I think the .mbm format is a Unity engine product and not necessarily a reflection of Squad's intelligence. A little tact goes a long way, just sayin'. I tend to save my illustrious vocabulary and sharp-tongued wit for those that deserve it more.

Just a bump re: the 32bit textures. Is it really safe to always dump the alpha channel?

(And I note that your TGA normal maps, unlike all others I've seen, come out gray rather than the usual blue-red-purple....)

The only drawback I've noticed is things like transparent windows and such. If anyone sees any issues let me know. The gray maps I thought were normal as that's exactly how they turn out with the same process as the normal textures, and I haven't seen any issues yet with that either.

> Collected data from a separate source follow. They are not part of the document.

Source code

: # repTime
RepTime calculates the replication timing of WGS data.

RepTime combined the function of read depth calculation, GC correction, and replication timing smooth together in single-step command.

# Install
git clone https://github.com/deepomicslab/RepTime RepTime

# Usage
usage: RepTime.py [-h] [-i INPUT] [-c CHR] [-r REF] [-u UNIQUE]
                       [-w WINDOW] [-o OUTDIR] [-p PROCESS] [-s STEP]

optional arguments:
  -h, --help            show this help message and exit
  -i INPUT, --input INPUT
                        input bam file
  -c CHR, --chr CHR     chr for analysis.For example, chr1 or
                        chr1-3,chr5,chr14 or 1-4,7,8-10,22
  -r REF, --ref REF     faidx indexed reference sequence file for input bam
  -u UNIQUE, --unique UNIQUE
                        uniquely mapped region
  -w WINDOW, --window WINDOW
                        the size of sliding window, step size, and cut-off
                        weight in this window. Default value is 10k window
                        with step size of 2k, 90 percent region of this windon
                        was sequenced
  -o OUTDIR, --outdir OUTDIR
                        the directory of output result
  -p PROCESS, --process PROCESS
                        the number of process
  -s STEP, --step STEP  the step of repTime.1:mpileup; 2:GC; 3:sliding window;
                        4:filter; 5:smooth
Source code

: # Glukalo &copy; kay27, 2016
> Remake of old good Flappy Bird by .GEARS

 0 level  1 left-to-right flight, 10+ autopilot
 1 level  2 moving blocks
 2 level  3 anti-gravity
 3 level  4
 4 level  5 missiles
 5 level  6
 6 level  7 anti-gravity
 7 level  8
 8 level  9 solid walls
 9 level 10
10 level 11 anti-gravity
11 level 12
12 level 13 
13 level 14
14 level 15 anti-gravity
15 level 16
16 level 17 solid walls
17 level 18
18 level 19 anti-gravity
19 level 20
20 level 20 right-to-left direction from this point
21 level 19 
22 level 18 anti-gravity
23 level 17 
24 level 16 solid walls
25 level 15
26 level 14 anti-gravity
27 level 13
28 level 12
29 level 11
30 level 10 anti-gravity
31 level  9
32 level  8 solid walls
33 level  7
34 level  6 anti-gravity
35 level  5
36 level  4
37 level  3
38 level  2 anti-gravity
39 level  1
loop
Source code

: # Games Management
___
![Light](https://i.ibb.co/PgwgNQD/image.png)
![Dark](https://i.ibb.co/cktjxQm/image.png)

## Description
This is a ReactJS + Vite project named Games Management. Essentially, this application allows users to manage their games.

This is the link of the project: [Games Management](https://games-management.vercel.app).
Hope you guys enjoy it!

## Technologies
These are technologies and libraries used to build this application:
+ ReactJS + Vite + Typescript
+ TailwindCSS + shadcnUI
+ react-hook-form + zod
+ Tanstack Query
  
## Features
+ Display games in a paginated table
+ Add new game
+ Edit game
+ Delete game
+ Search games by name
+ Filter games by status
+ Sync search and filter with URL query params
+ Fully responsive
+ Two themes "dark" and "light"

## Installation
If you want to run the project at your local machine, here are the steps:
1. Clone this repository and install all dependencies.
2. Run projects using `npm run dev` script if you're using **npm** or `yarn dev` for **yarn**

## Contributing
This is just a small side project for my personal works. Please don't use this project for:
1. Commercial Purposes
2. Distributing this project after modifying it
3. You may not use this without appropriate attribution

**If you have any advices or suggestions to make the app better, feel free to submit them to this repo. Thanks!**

If anyone notices anything funny, please let me know and I'll tinker some more.

I did finally figure out what I was doing wrong with the spaces, and its Somnabulance's empty placeholder textures. Apparently Spaces need them while regular parts don't when you change the texture pointers with the "Model" line command set. Going one space at a time now, and testing thoroughly. I should have another 200mb shaved off tomorrow or Friday.